Records from a data collection:
>>>>
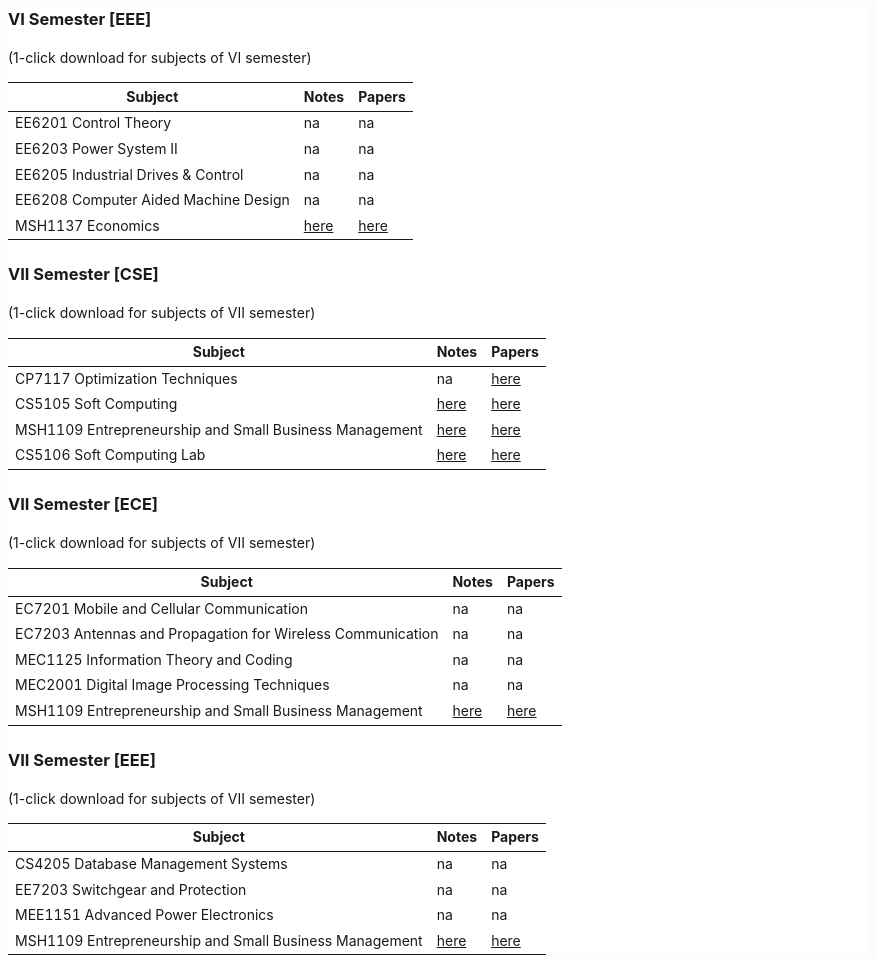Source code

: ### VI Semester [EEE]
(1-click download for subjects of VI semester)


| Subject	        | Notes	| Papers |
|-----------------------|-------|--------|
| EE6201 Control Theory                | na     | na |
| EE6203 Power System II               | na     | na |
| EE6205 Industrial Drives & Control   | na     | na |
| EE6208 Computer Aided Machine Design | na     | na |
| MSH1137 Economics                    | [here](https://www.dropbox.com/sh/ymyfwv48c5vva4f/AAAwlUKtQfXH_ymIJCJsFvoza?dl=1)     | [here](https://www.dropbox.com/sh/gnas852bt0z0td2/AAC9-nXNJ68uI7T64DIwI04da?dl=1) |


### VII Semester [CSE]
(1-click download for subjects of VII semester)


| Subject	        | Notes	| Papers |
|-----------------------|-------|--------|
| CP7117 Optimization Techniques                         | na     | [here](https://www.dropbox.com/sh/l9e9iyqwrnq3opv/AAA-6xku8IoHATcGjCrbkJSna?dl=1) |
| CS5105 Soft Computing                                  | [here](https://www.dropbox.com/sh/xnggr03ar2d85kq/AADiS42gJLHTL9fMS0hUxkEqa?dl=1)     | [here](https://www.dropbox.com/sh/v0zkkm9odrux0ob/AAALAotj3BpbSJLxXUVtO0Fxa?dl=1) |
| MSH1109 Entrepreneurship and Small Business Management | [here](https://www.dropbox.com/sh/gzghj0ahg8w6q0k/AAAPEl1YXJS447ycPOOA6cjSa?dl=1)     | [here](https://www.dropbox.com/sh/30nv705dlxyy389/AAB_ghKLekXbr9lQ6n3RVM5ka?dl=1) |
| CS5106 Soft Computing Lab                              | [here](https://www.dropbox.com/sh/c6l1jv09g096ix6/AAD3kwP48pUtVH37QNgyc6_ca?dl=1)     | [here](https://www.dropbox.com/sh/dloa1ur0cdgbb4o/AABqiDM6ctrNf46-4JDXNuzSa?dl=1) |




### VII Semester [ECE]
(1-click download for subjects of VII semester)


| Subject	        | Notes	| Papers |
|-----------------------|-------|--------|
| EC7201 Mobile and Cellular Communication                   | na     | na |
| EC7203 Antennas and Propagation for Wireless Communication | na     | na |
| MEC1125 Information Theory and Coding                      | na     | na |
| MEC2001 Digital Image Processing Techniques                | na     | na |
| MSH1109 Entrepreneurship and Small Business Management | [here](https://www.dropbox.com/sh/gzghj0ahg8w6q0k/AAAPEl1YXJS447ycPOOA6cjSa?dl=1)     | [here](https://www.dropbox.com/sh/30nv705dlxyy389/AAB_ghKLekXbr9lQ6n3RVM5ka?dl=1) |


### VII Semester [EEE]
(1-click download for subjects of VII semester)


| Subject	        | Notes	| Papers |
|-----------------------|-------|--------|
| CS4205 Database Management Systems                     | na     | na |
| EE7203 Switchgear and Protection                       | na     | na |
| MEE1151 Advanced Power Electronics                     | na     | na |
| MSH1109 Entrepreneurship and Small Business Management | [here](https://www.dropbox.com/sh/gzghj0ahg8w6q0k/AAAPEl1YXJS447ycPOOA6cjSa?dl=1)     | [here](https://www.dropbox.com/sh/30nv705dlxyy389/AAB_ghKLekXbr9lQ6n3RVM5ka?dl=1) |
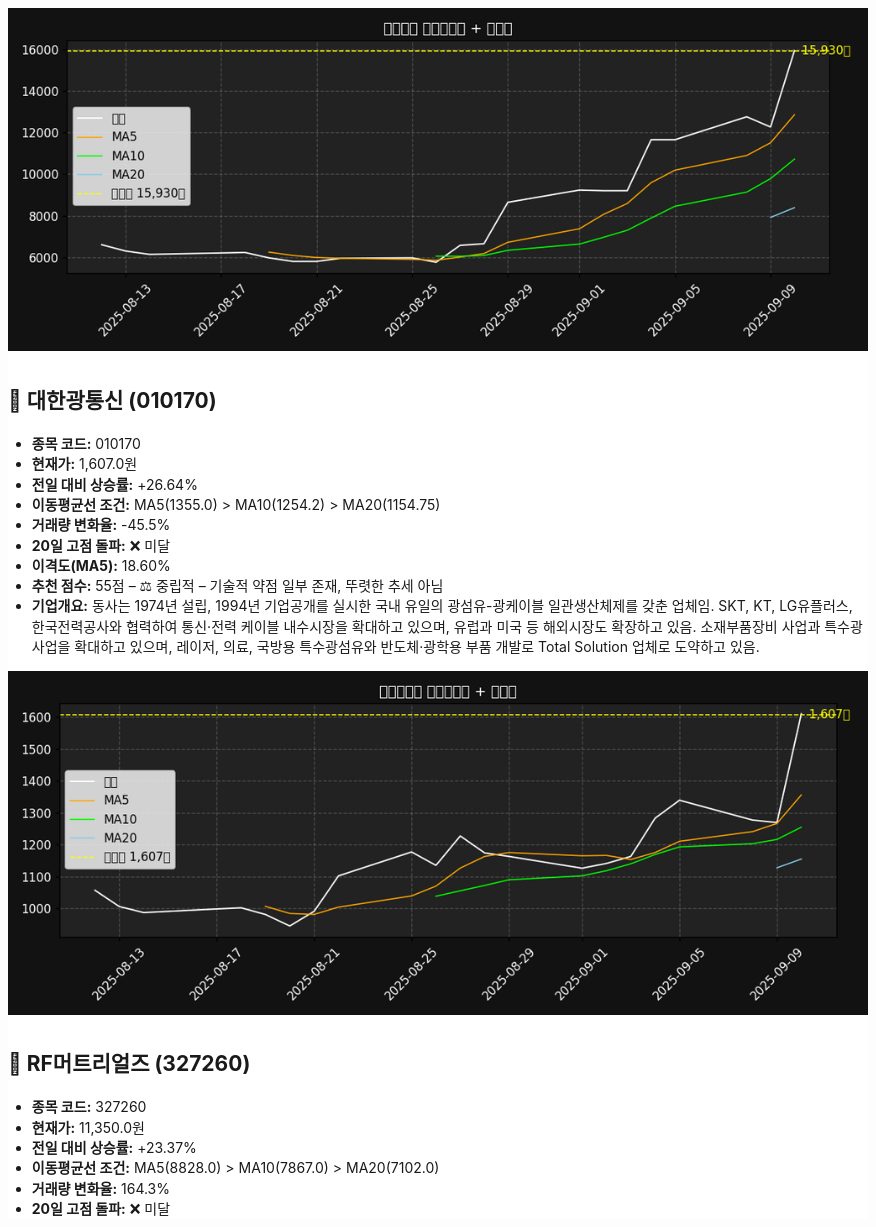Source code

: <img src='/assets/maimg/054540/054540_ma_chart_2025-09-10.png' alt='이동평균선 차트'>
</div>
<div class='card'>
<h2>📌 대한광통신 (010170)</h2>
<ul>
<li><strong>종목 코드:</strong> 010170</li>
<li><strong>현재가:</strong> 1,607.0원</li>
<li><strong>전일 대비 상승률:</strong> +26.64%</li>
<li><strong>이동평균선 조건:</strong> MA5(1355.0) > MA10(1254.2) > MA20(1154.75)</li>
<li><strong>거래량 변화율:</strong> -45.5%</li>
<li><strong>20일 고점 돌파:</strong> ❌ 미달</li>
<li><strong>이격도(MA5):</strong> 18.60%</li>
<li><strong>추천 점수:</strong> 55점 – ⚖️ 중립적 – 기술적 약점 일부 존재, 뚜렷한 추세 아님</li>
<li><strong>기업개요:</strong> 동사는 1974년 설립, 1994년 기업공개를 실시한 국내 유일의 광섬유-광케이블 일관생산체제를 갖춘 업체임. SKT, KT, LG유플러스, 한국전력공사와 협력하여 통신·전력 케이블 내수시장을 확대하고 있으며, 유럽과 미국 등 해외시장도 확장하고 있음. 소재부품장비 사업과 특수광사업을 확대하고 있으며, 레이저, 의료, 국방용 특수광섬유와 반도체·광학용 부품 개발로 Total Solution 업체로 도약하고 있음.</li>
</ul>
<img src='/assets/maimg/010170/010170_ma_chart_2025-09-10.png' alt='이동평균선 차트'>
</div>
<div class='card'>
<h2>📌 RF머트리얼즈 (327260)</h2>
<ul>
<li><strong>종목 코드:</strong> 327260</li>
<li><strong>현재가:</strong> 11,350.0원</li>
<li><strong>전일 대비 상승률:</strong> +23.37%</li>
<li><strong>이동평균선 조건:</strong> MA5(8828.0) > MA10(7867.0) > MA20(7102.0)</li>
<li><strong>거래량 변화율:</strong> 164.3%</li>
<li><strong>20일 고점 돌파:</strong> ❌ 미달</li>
<<<<
- Problem to solve:
Only the number is wanted: how many lines in the data include the word "Power"?

- Answer space:
2